First of all, in the UK many (most?) public spaces have publikc garbage cans where anyone can dump their litter. And they have special receptacles for disposi9ng of dog mess. Don’t you have such things in America?

He would have a legitimate objection to *you *stealing the space in *his *garbage can.

Yes, you were trying to be a smartass. She may not technically own the garbage can, but she is paying to use it, and that means she owns the rights to its use. You do not have any right at all to use it. She is paying for her trash to be collected, not yours, and by dumping your trash in her place you are stealing from her.

She has a limited amount of space in her trash can. Every other person that dumps in her space reduces the amount available to her. If she runs out of space, then she has to deal with an overflow that won’t be collected. One small item might not seem bad to you, but what if 100 people came by and each dropped one small item in her receptacle? Or what if you dumped a large bag of garbage? Can you see how that would be objectionable?

And it makes no difference whether it is a bag of smelly dog poo, or something clean and non-smelly, such as an empty cigarette packet.

Never have seen one in 60 years in a wide variety of states. In fact our local parks have bags for dog poop, but no special cans, so they clearly expect you to put it with the trash.

Not if the can is out for collection and there is plenty of room. Our homeowners association gets mad if cans are in front of the house, so anyone putting dog poop in a can where this could be a problem has the bigger sin of trespassing.

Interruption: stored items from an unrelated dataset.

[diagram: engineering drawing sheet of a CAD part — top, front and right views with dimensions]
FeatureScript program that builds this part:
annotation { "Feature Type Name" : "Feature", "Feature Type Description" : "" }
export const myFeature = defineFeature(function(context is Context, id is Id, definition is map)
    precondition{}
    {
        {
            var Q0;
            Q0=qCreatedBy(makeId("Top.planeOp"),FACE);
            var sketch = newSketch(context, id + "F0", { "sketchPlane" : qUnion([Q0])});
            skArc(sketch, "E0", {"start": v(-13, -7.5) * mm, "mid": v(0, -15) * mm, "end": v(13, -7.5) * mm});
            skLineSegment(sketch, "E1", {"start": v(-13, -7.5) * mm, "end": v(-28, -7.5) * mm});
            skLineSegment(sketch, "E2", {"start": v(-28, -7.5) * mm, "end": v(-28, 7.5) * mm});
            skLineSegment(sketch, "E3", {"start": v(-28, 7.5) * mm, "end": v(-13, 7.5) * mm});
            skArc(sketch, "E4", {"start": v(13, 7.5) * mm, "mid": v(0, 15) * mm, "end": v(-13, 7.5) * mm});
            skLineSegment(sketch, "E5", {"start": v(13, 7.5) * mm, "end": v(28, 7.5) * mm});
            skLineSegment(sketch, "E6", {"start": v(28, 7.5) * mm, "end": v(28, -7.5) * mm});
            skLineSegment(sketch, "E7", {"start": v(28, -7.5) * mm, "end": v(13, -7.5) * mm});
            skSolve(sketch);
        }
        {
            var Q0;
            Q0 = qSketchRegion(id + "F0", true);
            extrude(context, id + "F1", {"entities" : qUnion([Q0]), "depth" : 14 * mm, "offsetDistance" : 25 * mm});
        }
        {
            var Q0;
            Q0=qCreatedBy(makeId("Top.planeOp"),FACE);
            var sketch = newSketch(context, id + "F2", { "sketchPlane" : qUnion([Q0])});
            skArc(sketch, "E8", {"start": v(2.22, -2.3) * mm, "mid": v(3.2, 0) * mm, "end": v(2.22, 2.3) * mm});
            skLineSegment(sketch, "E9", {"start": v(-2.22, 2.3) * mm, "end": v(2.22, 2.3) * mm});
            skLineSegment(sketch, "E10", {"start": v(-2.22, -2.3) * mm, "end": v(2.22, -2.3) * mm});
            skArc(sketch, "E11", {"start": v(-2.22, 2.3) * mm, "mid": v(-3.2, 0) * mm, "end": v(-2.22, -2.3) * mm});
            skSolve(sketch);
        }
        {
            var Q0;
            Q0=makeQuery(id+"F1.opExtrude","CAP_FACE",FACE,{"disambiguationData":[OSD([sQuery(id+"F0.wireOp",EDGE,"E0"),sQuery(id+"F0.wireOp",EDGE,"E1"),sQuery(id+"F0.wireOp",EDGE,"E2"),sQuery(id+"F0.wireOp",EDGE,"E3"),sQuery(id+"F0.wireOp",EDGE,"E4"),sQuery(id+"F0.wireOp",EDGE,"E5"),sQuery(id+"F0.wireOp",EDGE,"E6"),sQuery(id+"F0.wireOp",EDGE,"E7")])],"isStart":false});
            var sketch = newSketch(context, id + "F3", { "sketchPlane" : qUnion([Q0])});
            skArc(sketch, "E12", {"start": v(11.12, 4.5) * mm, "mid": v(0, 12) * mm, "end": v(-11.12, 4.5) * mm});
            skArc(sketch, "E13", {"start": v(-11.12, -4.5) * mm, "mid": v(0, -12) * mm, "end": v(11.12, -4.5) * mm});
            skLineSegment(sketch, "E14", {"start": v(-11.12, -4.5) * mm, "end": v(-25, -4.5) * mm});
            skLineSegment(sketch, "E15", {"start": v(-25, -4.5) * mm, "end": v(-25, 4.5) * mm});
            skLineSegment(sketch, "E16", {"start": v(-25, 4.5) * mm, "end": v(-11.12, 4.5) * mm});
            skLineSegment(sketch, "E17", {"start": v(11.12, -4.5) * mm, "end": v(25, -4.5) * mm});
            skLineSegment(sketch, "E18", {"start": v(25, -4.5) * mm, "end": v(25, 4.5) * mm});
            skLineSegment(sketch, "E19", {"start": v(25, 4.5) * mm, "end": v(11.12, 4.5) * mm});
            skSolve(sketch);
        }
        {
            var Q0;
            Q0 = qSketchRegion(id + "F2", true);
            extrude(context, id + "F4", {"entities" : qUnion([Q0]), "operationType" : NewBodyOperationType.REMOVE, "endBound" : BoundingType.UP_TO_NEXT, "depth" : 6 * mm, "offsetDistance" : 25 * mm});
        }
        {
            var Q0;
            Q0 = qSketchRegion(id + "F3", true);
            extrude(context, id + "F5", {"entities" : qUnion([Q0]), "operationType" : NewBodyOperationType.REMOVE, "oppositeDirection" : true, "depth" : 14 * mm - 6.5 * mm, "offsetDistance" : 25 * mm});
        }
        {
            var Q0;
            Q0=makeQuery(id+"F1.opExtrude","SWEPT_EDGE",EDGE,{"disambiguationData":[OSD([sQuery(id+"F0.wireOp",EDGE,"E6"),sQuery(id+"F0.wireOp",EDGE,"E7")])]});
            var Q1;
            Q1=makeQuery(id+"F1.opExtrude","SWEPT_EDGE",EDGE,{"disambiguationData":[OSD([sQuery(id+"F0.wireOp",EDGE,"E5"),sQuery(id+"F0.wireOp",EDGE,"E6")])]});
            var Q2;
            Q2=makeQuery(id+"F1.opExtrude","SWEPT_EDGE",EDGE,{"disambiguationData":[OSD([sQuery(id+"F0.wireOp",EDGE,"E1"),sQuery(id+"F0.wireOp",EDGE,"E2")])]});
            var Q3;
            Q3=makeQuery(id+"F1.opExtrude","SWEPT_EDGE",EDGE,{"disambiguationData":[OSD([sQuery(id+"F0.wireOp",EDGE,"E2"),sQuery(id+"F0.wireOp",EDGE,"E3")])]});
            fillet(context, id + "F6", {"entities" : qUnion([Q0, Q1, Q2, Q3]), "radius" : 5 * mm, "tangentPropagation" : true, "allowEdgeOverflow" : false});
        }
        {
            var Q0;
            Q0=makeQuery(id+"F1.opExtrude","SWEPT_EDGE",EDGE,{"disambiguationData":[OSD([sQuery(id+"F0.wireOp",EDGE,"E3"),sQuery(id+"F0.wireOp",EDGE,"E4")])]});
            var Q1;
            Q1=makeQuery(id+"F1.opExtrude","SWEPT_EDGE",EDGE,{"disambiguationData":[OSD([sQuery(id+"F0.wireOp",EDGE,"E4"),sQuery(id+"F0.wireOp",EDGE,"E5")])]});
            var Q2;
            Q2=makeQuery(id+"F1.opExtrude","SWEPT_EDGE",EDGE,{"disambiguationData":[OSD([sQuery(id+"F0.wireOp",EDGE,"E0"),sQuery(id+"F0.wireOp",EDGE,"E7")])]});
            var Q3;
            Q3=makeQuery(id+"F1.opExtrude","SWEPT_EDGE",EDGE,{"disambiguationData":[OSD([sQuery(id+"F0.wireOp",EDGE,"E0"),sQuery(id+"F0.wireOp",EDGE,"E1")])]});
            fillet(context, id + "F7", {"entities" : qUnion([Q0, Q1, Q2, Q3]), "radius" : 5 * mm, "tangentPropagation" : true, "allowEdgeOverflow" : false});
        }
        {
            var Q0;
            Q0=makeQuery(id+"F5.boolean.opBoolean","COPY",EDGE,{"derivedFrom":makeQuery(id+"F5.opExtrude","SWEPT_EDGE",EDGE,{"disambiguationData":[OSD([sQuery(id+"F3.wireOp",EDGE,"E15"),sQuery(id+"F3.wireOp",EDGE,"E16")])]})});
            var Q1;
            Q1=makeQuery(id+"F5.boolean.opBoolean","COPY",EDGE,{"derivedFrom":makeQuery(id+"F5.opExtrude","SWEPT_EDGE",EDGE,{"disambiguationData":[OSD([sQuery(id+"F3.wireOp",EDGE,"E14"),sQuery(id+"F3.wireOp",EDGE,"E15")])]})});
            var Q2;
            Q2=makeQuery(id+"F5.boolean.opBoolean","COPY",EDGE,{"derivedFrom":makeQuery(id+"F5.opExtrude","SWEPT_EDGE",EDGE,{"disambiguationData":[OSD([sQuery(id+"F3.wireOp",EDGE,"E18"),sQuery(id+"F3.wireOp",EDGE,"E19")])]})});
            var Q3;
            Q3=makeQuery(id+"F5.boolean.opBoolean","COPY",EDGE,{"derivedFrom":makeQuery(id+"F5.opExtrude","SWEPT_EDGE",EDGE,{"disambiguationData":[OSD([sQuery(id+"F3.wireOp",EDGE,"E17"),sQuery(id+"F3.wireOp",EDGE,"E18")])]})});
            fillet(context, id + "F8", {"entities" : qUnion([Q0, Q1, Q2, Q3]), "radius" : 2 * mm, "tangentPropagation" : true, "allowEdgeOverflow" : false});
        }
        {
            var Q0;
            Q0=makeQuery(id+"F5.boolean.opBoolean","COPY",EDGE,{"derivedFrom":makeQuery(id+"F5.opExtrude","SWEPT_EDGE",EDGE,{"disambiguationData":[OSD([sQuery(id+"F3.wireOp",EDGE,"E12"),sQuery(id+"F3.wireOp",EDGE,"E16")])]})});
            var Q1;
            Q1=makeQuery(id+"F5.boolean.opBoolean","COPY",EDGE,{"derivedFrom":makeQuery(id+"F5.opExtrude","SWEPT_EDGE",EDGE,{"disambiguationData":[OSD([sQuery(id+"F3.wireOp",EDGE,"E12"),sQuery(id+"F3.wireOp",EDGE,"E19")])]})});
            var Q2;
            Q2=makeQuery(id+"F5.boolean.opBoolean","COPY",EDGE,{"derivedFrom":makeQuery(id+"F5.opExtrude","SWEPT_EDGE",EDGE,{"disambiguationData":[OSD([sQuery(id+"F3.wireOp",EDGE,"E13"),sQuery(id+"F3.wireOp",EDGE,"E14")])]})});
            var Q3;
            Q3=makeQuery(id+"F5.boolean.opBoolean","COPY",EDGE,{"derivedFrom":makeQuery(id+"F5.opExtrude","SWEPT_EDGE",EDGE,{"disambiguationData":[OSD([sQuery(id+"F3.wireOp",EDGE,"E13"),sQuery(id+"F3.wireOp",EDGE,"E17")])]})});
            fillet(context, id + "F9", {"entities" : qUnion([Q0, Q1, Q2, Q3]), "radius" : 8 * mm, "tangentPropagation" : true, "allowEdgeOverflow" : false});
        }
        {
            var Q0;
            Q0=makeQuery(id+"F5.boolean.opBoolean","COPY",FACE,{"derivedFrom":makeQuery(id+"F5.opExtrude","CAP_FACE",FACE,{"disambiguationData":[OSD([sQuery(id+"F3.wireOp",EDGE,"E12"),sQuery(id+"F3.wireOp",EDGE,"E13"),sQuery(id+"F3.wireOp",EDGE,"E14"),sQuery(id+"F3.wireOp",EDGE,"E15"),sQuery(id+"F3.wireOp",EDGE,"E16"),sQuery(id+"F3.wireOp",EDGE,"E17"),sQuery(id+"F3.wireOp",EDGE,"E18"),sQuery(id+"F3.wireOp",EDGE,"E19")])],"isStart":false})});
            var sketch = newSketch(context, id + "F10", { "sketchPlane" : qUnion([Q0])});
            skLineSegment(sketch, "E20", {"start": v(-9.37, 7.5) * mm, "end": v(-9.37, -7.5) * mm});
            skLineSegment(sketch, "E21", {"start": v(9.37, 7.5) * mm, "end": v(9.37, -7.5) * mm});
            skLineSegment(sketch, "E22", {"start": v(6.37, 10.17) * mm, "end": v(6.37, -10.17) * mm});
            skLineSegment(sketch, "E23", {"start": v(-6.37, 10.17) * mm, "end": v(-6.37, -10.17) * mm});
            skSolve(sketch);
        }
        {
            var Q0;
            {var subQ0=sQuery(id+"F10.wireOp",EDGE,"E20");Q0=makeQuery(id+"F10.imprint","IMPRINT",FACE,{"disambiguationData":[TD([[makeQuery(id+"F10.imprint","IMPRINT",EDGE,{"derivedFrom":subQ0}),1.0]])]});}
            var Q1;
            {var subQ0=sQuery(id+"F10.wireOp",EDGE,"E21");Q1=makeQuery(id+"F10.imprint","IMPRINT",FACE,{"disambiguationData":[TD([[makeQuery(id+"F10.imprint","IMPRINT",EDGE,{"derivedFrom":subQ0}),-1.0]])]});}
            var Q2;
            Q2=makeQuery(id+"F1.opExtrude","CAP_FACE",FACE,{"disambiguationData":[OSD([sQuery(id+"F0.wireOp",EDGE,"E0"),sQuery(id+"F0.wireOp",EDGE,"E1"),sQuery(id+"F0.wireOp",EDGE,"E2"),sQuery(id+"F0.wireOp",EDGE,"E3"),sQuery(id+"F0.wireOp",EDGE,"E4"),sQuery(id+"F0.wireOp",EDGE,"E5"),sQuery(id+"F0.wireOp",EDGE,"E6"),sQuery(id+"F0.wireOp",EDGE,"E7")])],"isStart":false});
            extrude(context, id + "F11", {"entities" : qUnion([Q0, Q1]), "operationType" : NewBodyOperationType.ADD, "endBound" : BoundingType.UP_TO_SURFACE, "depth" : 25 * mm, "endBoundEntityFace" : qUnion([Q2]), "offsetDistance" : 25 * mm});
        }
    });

Nor here in the SW Pennsylvania (Pittsburgh area). Municipally provided recycling bins, yes, but not trash cans. We buy our own and have to follow some occasionally arcane rules for when they’re put out on the curb, when they’re brought back from the curb and where they’re kept in the meanwhile.

In the city proper, where I live, it’s not even required that trash be brought to the curb in a can. Bags can just be left at the curb so long as they’re tied up. If it’s trash pickup morning (or the night before) someone could leave their bag of dog poop next to my trash can or in with my bags without any problem.

Otherwise though, no. Take it with you. Put it in your own trash can and suffer if your can isn’t fully emptied, rather than leaving that nastiness to me. Cans not being fully emptied (because our trash collectors aren’t especially rigorous) is commonplace, and little things down in the bottom routinely stick around. If it’s your dog, you learn that and take steps to rectify it. (Consolidating little bags into a larger bag, typically.) But that’s not my lookout.